EXERCISE AIM -> Copy these records line for line, with no changes.

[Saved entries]

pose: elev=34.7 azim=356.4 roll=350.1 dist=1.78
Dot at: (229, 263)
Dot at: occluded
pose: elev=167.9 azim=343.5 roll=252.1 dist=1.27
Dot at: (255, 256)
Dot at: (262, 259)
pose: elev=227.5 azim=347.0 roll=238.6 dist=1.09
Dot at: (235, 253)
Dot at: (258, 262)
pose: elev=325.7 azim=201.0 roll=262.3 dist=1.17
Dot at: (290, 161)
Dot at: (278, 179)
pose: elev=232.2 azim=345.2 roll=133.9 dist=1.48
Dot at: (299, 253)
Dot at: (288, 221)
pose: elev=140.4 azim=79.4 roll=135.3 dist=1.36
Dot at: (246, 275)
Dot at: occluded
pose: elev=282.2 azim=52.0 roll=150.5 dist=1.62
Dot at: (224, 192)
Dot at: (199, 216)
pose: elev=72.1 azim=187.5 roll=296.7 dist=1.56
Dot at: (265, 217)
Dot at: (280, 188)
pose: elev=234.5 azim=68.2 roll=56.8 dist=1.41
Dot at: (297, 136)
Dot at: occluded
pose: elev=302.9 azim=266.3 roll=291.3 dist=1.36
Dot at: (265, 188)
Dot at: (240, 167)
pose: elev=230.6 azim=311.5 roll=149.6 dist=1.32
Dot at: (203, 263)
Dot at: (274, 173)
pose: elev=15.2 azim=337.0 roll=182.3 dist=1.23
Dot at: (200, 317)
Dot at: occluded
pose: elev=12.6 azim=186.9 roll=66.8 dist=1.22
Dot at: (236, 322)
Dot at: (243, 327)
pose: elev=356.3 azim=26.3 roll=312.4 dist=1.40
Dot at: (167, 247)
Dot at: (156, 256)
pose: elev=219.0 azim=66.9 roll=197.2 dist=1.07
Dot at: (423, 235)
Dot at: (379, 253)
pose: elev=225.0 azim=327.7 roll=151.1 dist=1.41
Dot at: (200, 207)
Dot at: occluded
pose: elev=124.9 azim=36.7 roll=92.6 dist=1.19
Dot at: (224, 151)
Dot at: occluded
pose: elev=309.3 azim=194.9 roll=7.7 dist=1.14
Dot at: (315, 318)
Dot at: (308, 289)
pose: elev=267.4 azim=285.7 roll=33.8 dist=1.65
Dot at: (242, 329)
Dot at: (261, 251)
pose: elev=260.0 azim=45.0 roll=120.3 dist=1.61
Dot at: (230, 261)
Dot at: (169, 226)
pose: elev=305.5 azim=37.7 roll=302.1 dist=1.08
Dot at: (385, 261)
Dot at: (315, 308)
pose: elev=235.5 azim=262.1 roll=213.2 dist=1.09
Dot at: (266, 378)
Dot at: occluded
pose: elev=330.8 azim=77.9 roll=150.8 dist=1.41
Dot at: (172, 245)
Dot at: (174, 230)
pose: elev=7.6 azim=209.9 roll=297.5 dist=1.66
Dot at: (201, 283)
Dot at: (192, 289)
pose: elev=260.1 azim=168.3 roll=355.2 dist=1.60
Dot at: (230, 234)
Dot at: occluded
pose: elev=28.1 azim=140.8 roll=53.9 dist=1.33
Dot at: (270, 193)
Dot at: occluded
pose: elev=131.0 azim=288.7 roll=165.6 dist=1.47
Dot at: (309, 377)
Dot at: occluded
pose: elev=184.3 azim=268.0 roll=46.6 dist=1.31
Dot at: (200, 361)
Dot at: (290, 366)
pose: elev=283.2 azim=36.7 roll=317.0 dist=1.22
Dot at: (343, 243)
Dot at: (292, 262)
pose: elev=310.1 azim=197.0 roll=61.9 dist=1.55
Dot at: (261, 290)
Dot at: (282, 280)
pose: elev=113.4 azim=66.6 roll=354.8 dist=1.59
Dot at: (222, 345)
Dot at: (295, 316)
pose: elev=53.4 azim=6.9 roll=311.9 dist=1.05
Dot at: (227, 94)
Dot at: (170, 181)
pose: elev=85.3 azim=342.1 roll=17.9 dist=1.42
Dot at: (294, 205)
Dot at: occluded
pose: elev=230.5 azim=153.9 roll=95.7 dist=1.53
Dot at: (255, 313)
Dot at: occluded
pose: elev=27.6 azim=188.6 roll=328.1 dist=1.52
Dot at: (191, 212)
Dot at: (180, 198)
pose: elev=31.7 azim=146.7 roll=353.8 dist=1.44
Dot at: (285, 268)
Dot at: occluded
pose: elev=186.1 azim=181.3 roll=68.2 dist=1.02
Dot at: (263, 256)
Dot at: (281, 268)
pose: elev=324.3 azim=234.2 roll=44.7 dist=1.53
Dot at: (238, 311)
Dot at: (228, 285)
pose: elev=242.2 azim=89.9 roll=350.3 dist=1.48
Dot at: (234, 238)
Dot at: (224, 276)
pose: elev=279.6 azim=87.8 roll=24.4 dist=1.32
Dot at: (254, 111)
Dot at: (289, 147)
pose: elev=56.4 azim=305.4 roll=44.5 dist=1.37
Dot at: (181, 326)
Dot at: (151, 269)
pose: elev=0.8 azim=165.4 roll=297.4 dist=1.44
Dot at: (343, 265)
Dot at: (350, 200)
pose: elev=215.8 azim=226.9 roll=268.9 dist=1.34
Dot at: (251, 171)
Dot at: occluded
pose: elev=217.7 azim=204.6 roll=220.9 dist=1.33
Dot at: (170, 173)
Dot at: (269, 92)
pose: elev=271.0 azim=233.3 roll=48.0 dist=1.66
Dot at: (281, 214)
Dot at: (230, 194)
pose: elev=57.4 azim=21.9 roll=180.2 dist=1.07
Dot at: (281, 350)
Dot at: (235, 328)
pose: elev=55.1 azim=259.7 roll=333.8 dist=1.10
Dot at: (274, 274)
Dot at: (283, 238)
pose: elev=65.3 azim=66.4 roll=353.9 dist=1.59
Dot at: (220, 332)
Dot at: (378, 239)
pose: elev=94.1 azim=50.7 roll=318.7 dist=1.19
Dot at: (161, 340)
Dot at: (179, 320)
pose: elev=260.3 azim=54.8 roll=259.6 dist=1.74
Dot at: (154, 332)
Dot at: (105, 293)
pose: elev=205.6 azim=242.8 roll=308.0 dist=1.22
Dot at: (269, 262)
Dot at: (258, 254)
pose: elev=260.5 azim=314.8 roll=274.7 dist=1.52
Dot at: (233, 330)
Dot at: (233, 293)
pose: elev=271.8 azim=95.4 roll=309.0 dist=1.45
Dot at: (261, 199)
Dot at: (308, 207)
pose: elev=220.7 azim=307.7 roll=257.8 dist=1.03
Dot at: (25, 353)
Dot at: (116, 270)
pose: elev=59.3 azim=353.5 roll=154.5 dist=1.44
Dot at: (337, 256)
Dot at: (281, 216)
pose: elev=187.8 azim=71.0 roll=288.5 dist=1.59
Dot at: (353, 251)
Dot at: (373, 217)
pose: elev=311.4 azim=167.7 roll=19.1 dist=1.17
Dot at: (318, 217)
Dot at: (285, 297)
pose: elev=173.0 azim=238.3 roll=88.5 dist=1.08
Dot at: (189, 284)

WRITTEN RESPONSE ->
pose: elev=34.7 azim=356.4 roll=350.1 dist=1.78
Dot at: (229, 263)
Dot at: occluded
pose: elev=167.9 azim=343.5 roll=252.1 dist=1.27
Dot at: (255, 256)
Dot at: (262, 259)
pose: elev=227.5 azim=347.0 roll=238.6 dist=1.09
Dot at: (235, 253)
Dot at: (258, 262)
pose: elev=325.7 azim=201.0 roll=262.3 dist=1.17
Dot at: (290, 161)
Dot at: (278, 179)
pose: elev=232.2 azim=345.2 roll=133.9 dist=1.48
Dot at: (299, 253)
Dot at: (288, 221)
pose: elev=140.4 azim=79.4 roll=135.3 dist=1.36
Dot at: (246, 275)
Dot at: occluded
pose: elev=282.2 azim=52.0 roll=150.5 dist=1.62
Dot at: (224, 192)
Dot at: (199, 216)
pose: elev=72.1 azim=187.5 roll=296.7 dist=1.56
Dot at: (265, 217)
Dot at: (280, 188)
pose: elev=234.5 azim=68.2 roll=56.8 dist=1.41
Dot at: (297, 136)
Dot at: occluded
pose: elev=302.9 azim=266.3 roll=291.3 dist=1.36
Dot at: (265, 188)
Dot at: (240, 167)
pose: elev=230.6 azim=311.5 roll=149.6 dist=1.32
Dot at: (203, 263)
Dot at: (274, 173)
pose: elev=15.2 azim=337.0 roll=182.3 dist=1.23
Dot at: (200, 317)
Dot at: occluded
pose: elev=12.6 azim=186.9 roll=66.8 dist=1.22
Dot at: (236, 322)
Dot at: (243, 327)
pose: elev=356.3 azim=26.3 roll=312.4 dist=1.40
Dot at: (167, 247)
Dot at: (156, 256)
pose: elev=219.0 azim=66.9 roll=197.2 dist=1.07
Dot at: (423, 235)
Dot at: (379, 253)
pose: elev=225.0 azim=327.7 roll=151.1 dist=1.41
Dot at: (200, 207)
Dot at: occluded
pose: elev=124.9 azim=36.7 roll=92.6 dist=1.19
Dot at: (224, 151)
Dot at: occluded
pose: elev=309.3 azim=194.9 roll=7.7 dist=1.14
Dot at: (315, 318)
Dot at: (308, 289)
pose: elev=267.4 azim=285.7 roll=33.8 dist=1.65
Dot at: (242, 329)
Dot at: (261, 251)
pose: elev=260.0 azim=45.0 roll=120.3 dist=1.61
Dot at: (230, 261)
Dot at: (169, 226)
pose: elev=305.5 azim=37.7 roll=302.1 dist=1.08
Dot at: (385, 261)
Dot at: (315, 308)
pose: elev=235.5 azim=262.1 roll=213.2 dist=1.09
Dot at: (266, 378)
Dot at: occluded
pose: elev=330.8 azim=77.9 roll=150.8 dist=1.41
Dot at: (172, 245)
Dot at: (174, 230)
pose: elev=7.6 azim=209.9 roll=297.5 dist=1.66
Dot at: (201, 283)
Dot at: (192, 289)
pose: elev=260.1 azim=168.3 roll=355.2 dist=1.60
Dot at: (230, 234)
Dot at: occluded
pose: elev=28.1 azim=140.8 roll=53.9 dist=1.33
Dot at: (270, 193)
Dot at: occluded
pose: elev=131.0 azim=288.7 roll=165.6 dist=1.47
Dot at: (309, 377)
Dot at: occluded
pose: elev=184.3 azim=268.0 roll=46.6 dist=1.31
Dot at: (200, 361)
Dot at: (290, 366)
pose: elev=283.2 azim=36.7 roll=317.0 dist=1.22
Dot at: (343, 243)
Dot at: (292, 262)
pose: elev=310.1 azim=197.0 roll=61.9 dist=1.55
Dot at: (261, 290)
Dot at: (282, 280)
pose: elev=113.4 azim=66.6 roll=354.8 dist=1.59
Dot at: (222, 345)
Dot at: (295, 316)
pose: elev=53.4 azim=6.9 roll=311.9 dist=1.05
Dot at: (227, 94)
Dot at: (170, 181)
pose: elev=85.3 azim=342.1 roll=17.9 dist=1.42
Dot at: (294, 205)
Dot at: occluded
pose: elev=230.5 azim=153.9 roll=95.7 dist=1.53
Dot at: (255, 313)
Dot at: occluded
pose: elev=27.6 azim=188.6 roll=328.1 dist=1.52
Dot at: (191, 212)
Dot at: (180, 198)
pose: elev=31.7 azim=146.7 roll=353.8 dist=1.44
Dot at: (285, 268)
Dot at: occluded
pose: elev=186.1 azim=181.3 roll=68.2 dist=1.02
Dot at: (263, 256)
Dot at: (281, 268)
pose: elev=324.3 azim=234.2 roll=44.7 dist=1.53
Dot at: (238, 311)
Dot at: (228, 285)
pose: elev=242.2 azim=89.9 roll=350.3 dist=1.48
Dot at: (234, 238)
Dot at: (224, 276)
pose: elev=279.6 azim=87.8 roll=24.4 dist=1.32
Dot at: (254, 111)
Dot at: (289, 147)
pose: elev=56.4 azim=305.4 roll=44.5 dist=1.37
Dot at: (181, 326)
Dot at: (151, 269)
pose: elev=0.8 azim=165.4 roll=297.4 dist=1.44
Dot at: (343, 265)
Dot at: (350, 200)
pose: elev=215.8 azim=226.9 roll=268.9 dist=1.34
Dot at: (251, 171)
Dot at: occluded
pose: elev=217.7 azim=204.6 roll=220.9 dist=1.33
Dot at: (170, 173)
Dot at: (269, 92)
pose: elev=271.0 azim=233.3 roll=48.0 dist=1.66
Dot at: (281, 214)
Dot at: (230, 194)
pose: elev=57.4 azim=21.9 roll=180.2 dist=1.07
Dot at: (281, 350)
Dot at: (235, 328)
pose: elev=55.1 azim=259.7 roll=333.8 dist=1.10
Dot at: (274, 274)
Dot at: (283, 238)
pose: elev=65.3 azim=66.4 roll=353.9 dist=1.59
Dot at: (220, 332)
Dot at: (378, 239)
pose: elev=94.1 azim=50.7 roll=318.7 dist=1.19
Dot at: (161, 340)
Dot at: (179, 320)
pose: elev=260.3 azim=54.8 roll=259.6 dist=1.74
Dot at: (154, 332)
Dot at: (105, 293)
pose: elev=205.6 azim=242.8 roll=308.0 dist=1.22
Dot at: (269, 262)
Dot at: (258, 254)
pose: elev=260.5 azim=314.8 roll=274.7 dist=1.52
Dot at: (233, 330)
Dot at: (233, 293)
pose: elev=271.8 azim=95.4 roll=309.0 dist=1.45
Dot at: (261, 199)
Dot at: (308, 207)
pose: elev=220.7 azim=307.7 roll=257.8 dist=1.03
Dot at: (25, 353)
Dot at: (116, 270)
pose: elev=59.3 azim=353.5 roll=154.5 dist=1.44
Dot at: (337, 256)
Dot at: (281, 216)
pose: elev=187.8 azim=71.0 roll=288.5 dist=1.59
Dot at: (353, 251)
Dot at: (373, 217)
pose: elev=311.4 azim=167.7 roll=19.1 dist=1.17
Dot at: (318, 217)
Dot at: (285, 297)
pose: elev=173.0 azim=238.3 roll=88.5 dist=1.08
Dot at: (189, 284)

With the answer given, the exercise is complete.